Heritage & Legacy

  • Tootal Scarves: A Brief History

    Nowadays it is common for any silk scarf, particularly the classic Paisley design, to be referred to as “a Tootal” but not all scarves are created equal. Not all scarves have over 200 years of British heritage, a fact of which we remain very proud.

    We trace our roots to 1799 and Robert Gardner, a textile merchant and no doubt the most stylish man in Manchester. With the arrival of steam power and canals Manchester – or “Cottonopolis” as it was nicknamed in the 19th Century – thrived as a centre of the textile industry.

    Roll forward to 1842 and Edward Tootal, “a merchant in silks and fancy dress materials” joined the rapidly expanding business. Edward proved so successful that in 1847 the company was renamed Edward Tootal & Co. (In fact Edward was SO successful that the London & North Western Railway named a steam locomotive after him). On his retirement in 1856 the business passed to his nephew, Henry Tootal Broadhurst, and Henry Lee, the latter originally an apprentice to Robert Gardner.

    No history of Britain’s textile industry is complete without mention of 1862 when workers at Lancashire cotton mills refused to handle raw cotton picked by US slaves, despite the impact on their own welfare. The following year President Lincoln would write to “the working men of Manchester” praising their “sublime Christian heroism which has not been surpassed in any age or in any country”.

    By the end of the 19th century Tootal had three large textile mills at Newton Heath in Manchester, Black Lane in Radcliffe and Daubhill in Bolton. A thriving business, with beautiful cloth and principled people was joined by beautiful architecture when in 1892 Tootal opened a large new brick-clad warehouse and office block, in Oxford Street, Manchester. In 2017 it was announced that the Mayor of Greater Manchester - obviously a man of good taste - would move his offices to this magnificent Grade II* listed building, now known as Churchgate House.

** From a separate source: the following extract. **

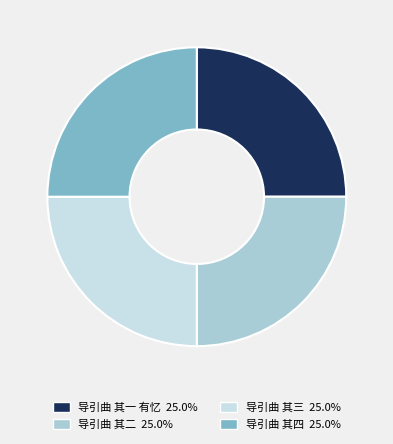

Is it true that 导引曲 其三 is 25% of the pie?

True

    At the outbreak of World War I, Edward Tootal Broadhurst, the company chairman, joined the committee organising the Manchester Pal battalions. Tootal Broadhurst Lee & Co offered to keep jobs open to any of their workers who volunteered.

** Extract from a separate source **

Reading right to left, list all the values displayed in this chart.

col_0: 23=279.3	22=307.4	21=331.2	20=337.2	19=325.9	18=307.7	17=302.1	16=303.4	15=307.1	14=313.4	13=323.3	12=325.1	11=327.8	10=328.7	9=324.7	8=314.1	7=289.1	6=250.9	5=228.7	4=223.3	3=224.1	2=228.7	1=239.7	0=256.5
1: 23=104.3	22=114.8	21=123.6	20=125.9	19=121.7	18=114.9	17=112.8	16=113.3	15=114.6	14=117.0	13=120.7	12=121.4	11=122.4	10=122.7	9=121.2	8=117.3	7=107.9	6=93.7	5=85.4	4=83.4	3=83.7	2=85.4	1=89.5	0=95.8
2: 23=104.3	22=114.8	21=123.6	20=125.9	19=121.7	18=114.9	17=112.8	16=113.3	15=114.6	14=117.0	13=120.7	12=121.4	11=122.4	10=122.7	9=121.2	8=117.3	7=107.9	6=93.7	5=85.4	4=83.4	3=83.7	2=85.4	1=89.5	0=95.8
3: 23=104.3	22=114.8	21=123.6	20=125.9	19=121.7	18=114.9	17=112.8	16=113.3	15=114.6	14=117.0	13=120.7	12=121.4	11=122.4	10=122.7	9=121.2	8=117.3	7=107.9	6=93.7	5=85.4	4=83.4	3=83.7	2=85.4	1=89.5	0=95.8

    Steaming ahead to 1918 and Sir Edward was knighted for his contribution to the war effort. (Did we mention that Sir Edward also had a locomotive named after him? We had our own train set!) By way of thanks for local people’s efforts during the war Sir Edward donated 80 acres of land at Broadhurst Park, Moston to Manchester Corporation. The area now includes the home ground of FC United of Manchester, who play in the National League North.

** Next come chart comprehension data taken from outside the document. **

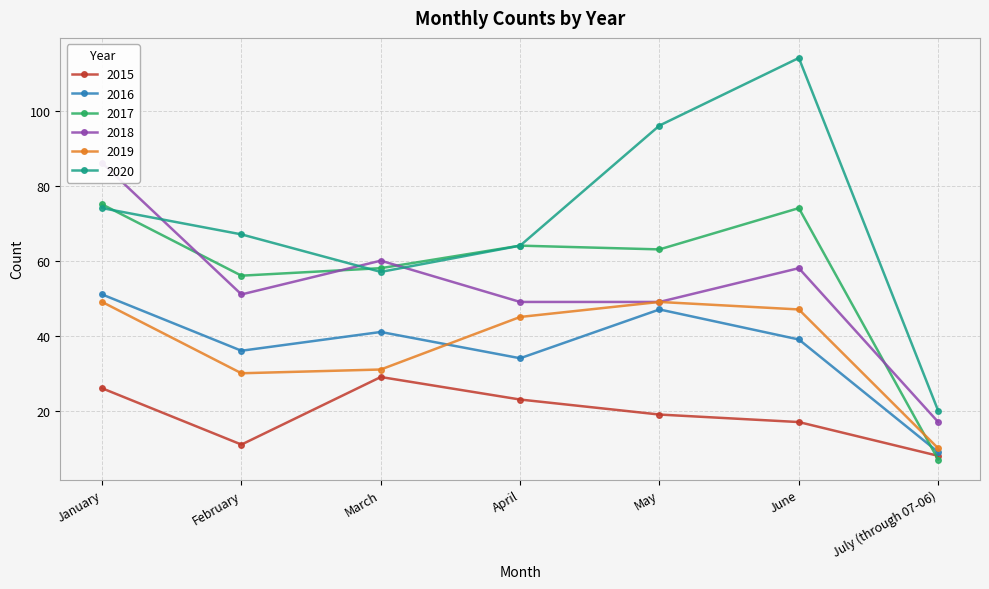

Reading right to left, transcribe all the data shown in this chart.

2015: 8	17	19	23	29	11	26
2016: 9	39	47	34	41	36	51
2017: 7	74	63	64	58	56	75
2018: 17	58	49	49	60	51	86
2019: 10	47	49	45	31	30	49
2020: 20	114	96	64	57	67	74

    Tootal were on a worldwide mission to dress the dapper and the dandy, and by 1939 we had offices in Belfast, Birmingham, Leeds, London and Glasgow and overseas in Argentina, Australia, Canada, France, and New Zealand. In 1952 a new Tootal factory opened in Devonport, Tasmania and by 1973 Tootal Ltd was reported to be the 9th largest cotton firm in the world, 5th largest in the UK, with 25,000 employees worldwide.

    Today we operate from a slightly more modest facility in Derbyshire, still making our famous scarves and accessories from 100% silk, and still applying the standards and skills learnt over the last 200 years.